Shows synchronization results of relevant evoked response components by varying LC neural activity. Here, a coherent synchronization corresponds to a state of focal attention, while a decrease in synchronization corresponds to a state of non-focal attention

5 Conclusions

While the present study is preliminary, the obtained results showed the potential of applying neural computational models to test different hypotheses regarding the influence of neuroenhancers on humans. The present chapter addresses, for the first time, the effects of modafinil on a corticothalamic large-scale model of neural correlates of selective attention.
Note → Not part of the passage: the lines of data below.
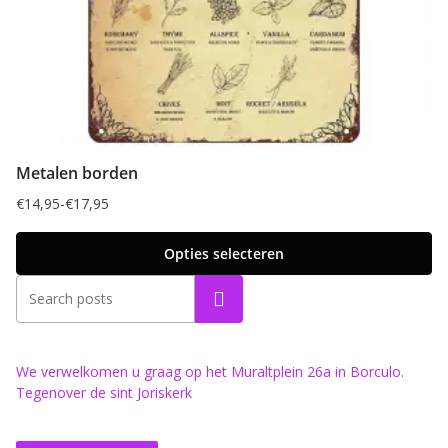
Metalen borden
€
14,95
-
€
17,95
Prijsklasse:
€14,95
Opties selecteren
tot
Dit
€17,95
Zoeken
product
heeft
meerdere
We verwelkomen u graag op het Muraltplein 26a in Borculo.
Tegenover de sint Joriskerk
variaties.
Deze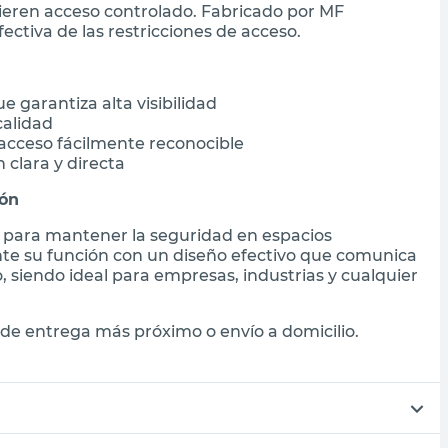
ieren acceso controlado. Fabricado por MF
ectiva de las restricciones de acceso.
e garantiza alta visibilidad
calidad
 acceso fácilmente reconocible
clara y directa
ión
al para mantener la seguridad en espacios
nte su función con un diseño efectivo que comunica
, siendo ideal para empresas, industrias y cualquier
de entrega más próximo o envío a domicilio.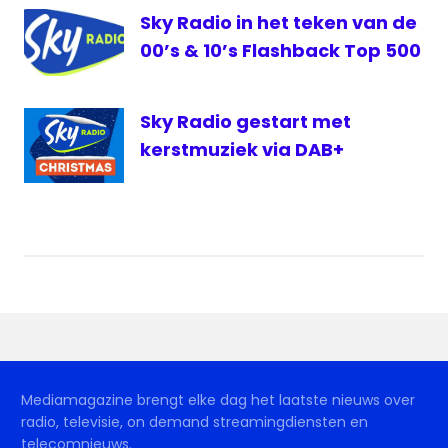
Sky Radio in het teken van de
00’s & 10’s Flashback Top 500
Sky Radio gestart met
kerstmuziek via DAB+
Mediamagazine brengt elke dag het laatste nieuws over
radio, televisie, on demand streamingdiensten en
telecomnieuws.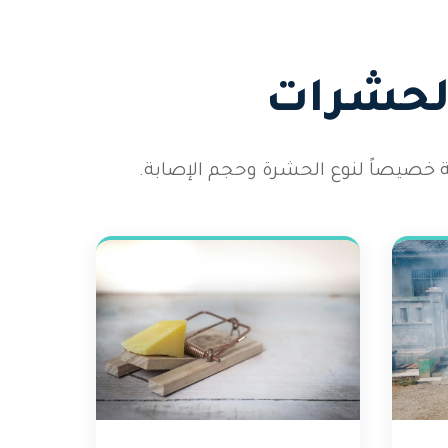
الحشرات
 خصيصاً لنوع الحشرة وحجم الإصابة.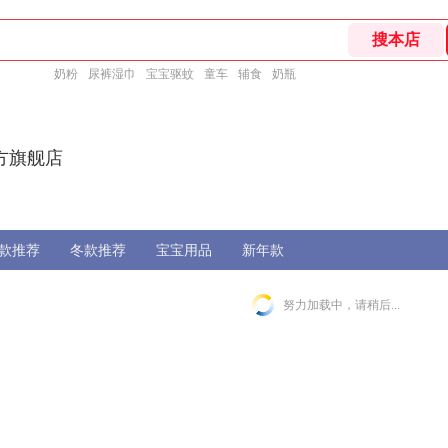
奶粉
尿裤湿巾
宝宝驱蚊
童车
辅食
奶瓶
方旗舰店
款推荐
冬款推荐
宝宝用品
新年款
努力加载中，请稍后...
In particular, the model is useful to test recent experimental findings regarding the involvement of the LC neural activity and its role in facilitating bottom-up projections thus enabling improvement in focal attention (Fig. 5.3). An interesting feature that is yet to be explored is the transition between states of focal and non-focal attention under the influence of modafinil. In particular, since fMRI possesses a good spatial resolution but lacks good temporal resolution, the applicability of a well-calibrated model promises to be instrumental in providing deeper insight into the influence of modafinil at time scales of milliseconds. In addition, the possibility of understanding the effect of modafinil on different cortical and subcortical brain structures might prove useful in elucidating treatments for disorders such as ADHD, schizophrenia, autism, among others. Needless to say, a deeper understanding of modafinil mechanisms in the human brain is instrumental in order to clarify the issue of its positive or negative effects. As a final note, it should be pointed out that biologically plausible models not only offer the possibility of incorporating findings from different brain technologies, but also the opportunity to test mechanisms that could be experimentally unfeasible.